◆ Text provided
Where an employee is sent from one centre to another and is required to remain away from home while necessarily travelling between such centres, the rate of pay for the travelling time will be at ordinary rates. The maximum time to be paid for when travelling will be eight hours per day in addition to wages otherwise earned for work performed. Provided that this paragraph will not alter any current practice.”

“24.6 Rest period after overtime

(a) When overtime work is necessary it must, wherever reasonably practicable, be so arranged that employees have at least 10 consecutive hours off duty between the work of successive working days.”

[3] The matter was allocated to me in late December 2019. At the hearing of the matter on 18 March 2020, Mr T Craven appeared for the AWU together with Mr C Wright. Mr B Tallboys, instructed by Ms Jamieson, appeared for Colas. No objection was taken by the AWU as to permission to appear being granted to Mr Tallboys, and permission was granted for Colas to be legally represented, pursuant to s 596 of the Fair Work Act 2009 (the ‘Act’).

[4] There was no issue that the dispute related a matter arising under the Award, nor that the requisite steps in the disputes procedure clause for the dispute had been followed.

THE EVIDENCE

[5] The following persons provided witness statements in the proceeding:

  Mr Jesse Dunk, Paver Operator, dated 4 February 2020 – for the AWU;

  Mr Cameron Wright, dated 2 March 2020 – for the AWU; and

  Mr Simon Colton, Regional Operations Manager, dated 25 February 2020– for Colas.

a) Mr Dunk

[6] Mr Dunk noted that he is employed by Colas as a Paver Operator. He outlined that the terms and conditions of his employment are governed by the Award.

◆ What is needed
Reproduce everything in the award dispute text from "Mr Jesse Dunk, Paver" down to "by the Award.", renaming "Paver Operator" as "Plant Operator" wherever it occurs. The material comes from a separate, unrelated source.

◆ Source material
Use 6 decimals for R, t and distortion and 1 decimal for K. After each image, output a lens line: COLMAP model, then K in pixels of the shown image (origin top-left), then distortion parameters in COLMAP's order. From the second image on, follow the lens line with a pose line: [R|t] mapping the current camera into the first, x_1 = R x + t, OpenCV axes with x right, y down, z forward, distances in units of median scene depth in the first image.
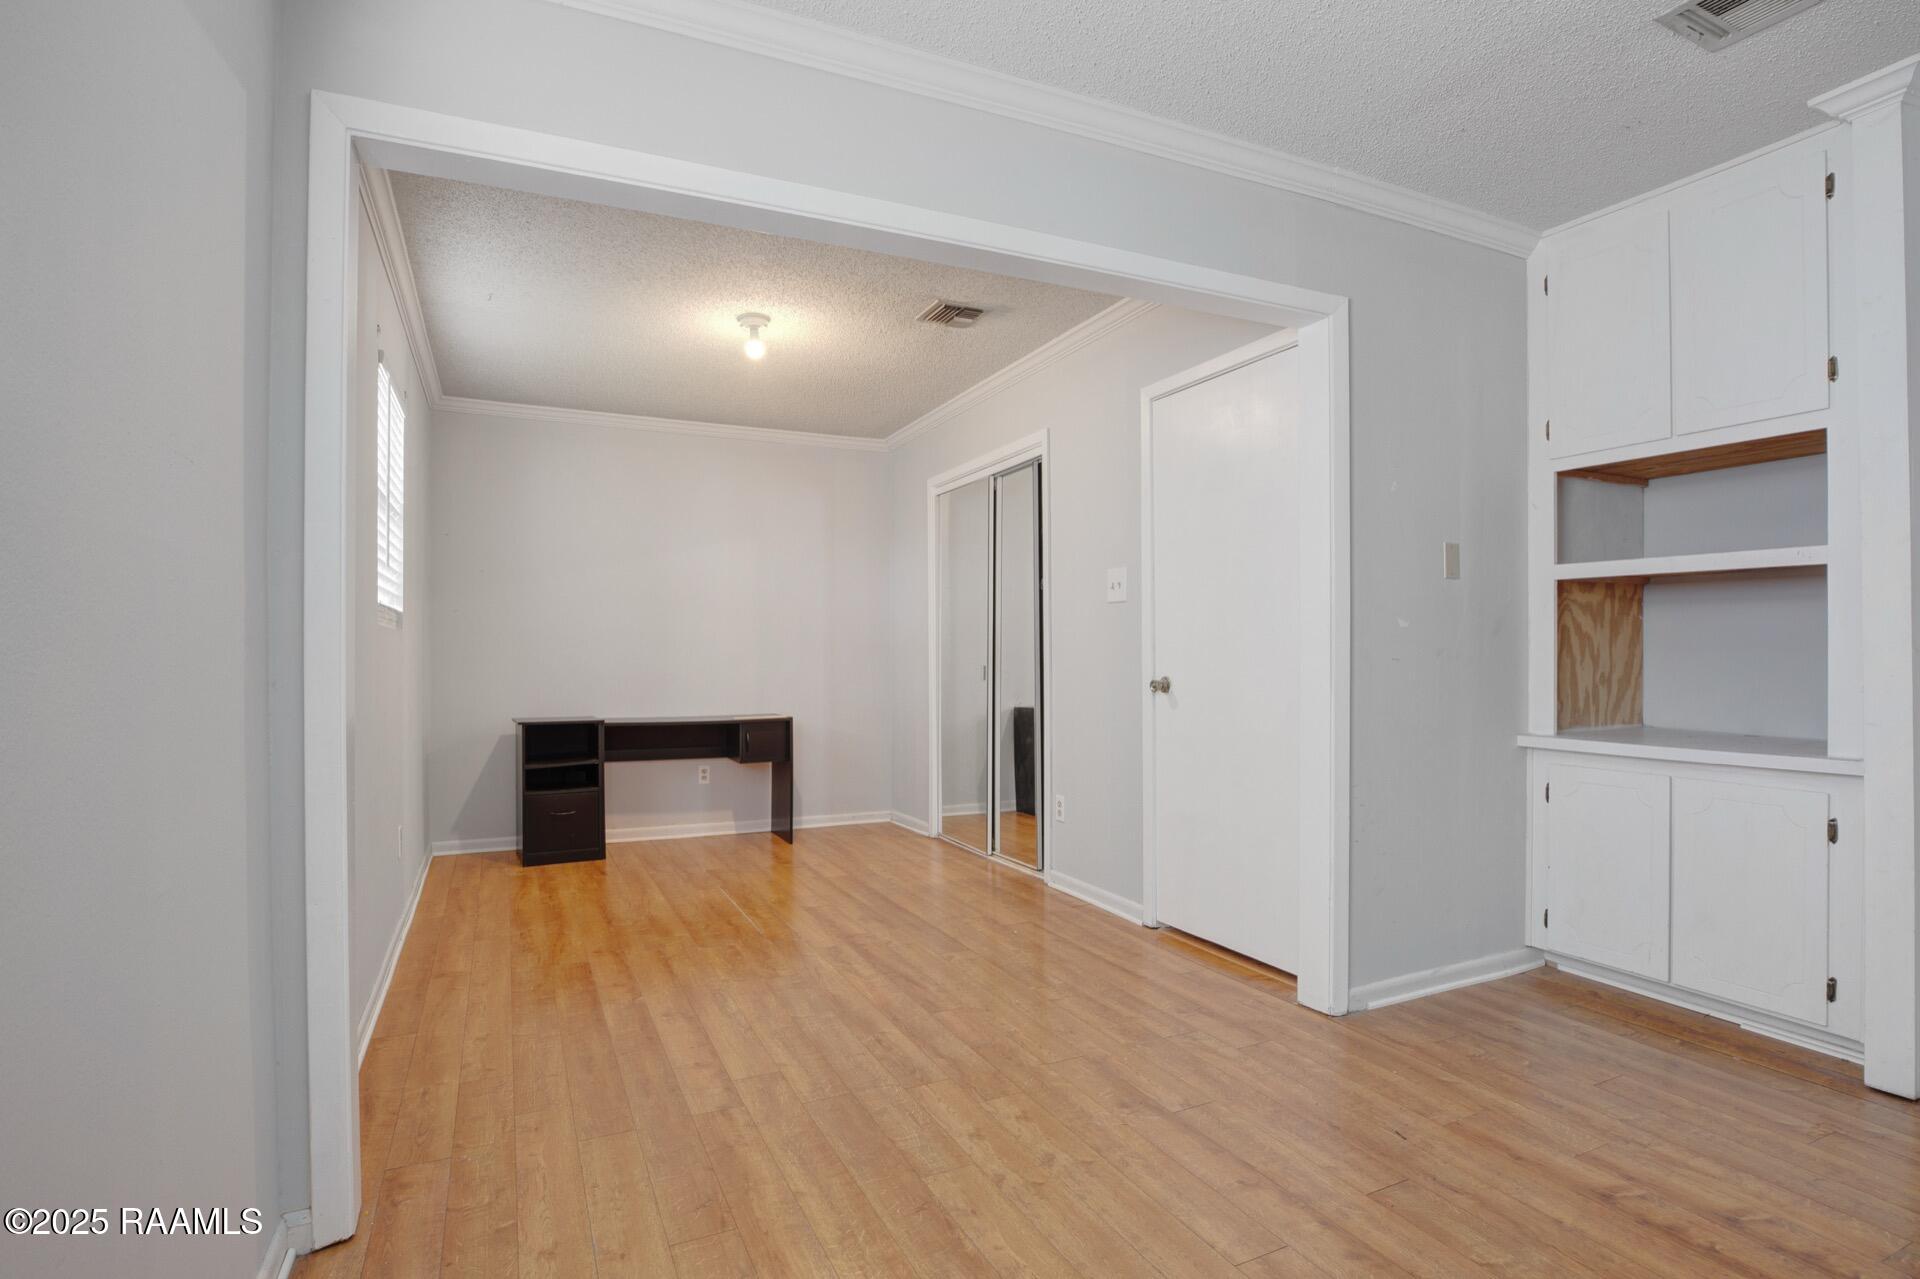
lens RADIAL K [[928.4, 0, 955.2], [0, 928.4, 643.0], [0, 0, 1]] dist [-0.017532, -0.000252]
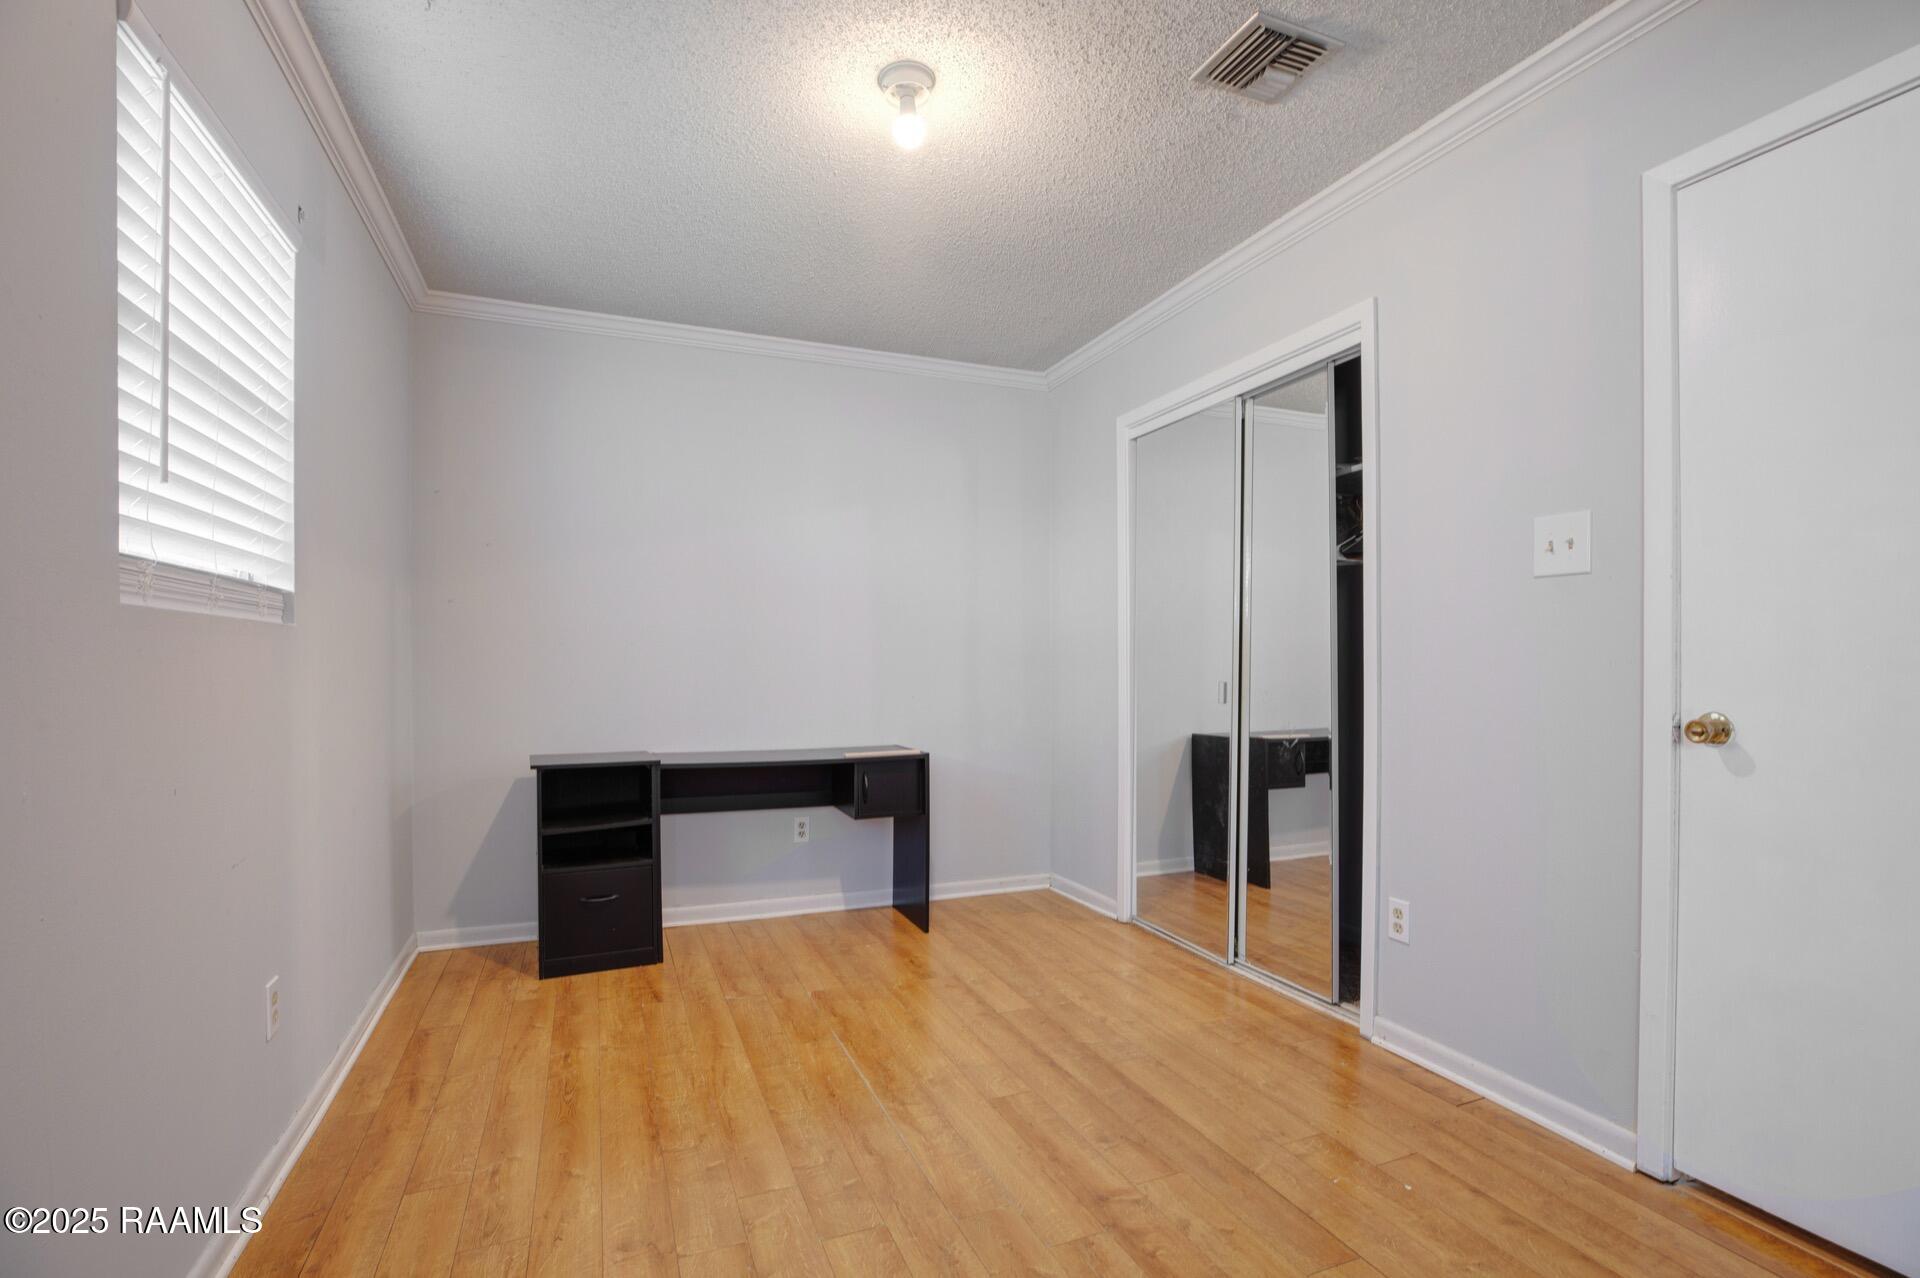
lens RADIAL K [[928.4, 0, 1024.4], [0, 928.4, 663.4], [0, 0, 1]] dist [-0.017532, -0.000252]
pose [[0.999954, 0.002773, -0.009203, -0.118181], [-0.002631, 0.999879, 0.015351, 0.000807], [0.009245, -0.015326, 0.999840, 0.365083]]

◆ Task result
Mr Jesse Dunk, Plant Operator, dated 4 February 2020 – for the AWU;

  Mr Cameron Wright, dated 2 March 2020 – for the AWU; and

  Mr Simon Colton, Regional Operations Manager, dated 25 February 2020– for Colas.

a) Mr Dunk

[6] Mr Dunk noted that he is employed by Colas as a Plant Operator. He outlined that the terms and conditions of his employment are governed by the Award.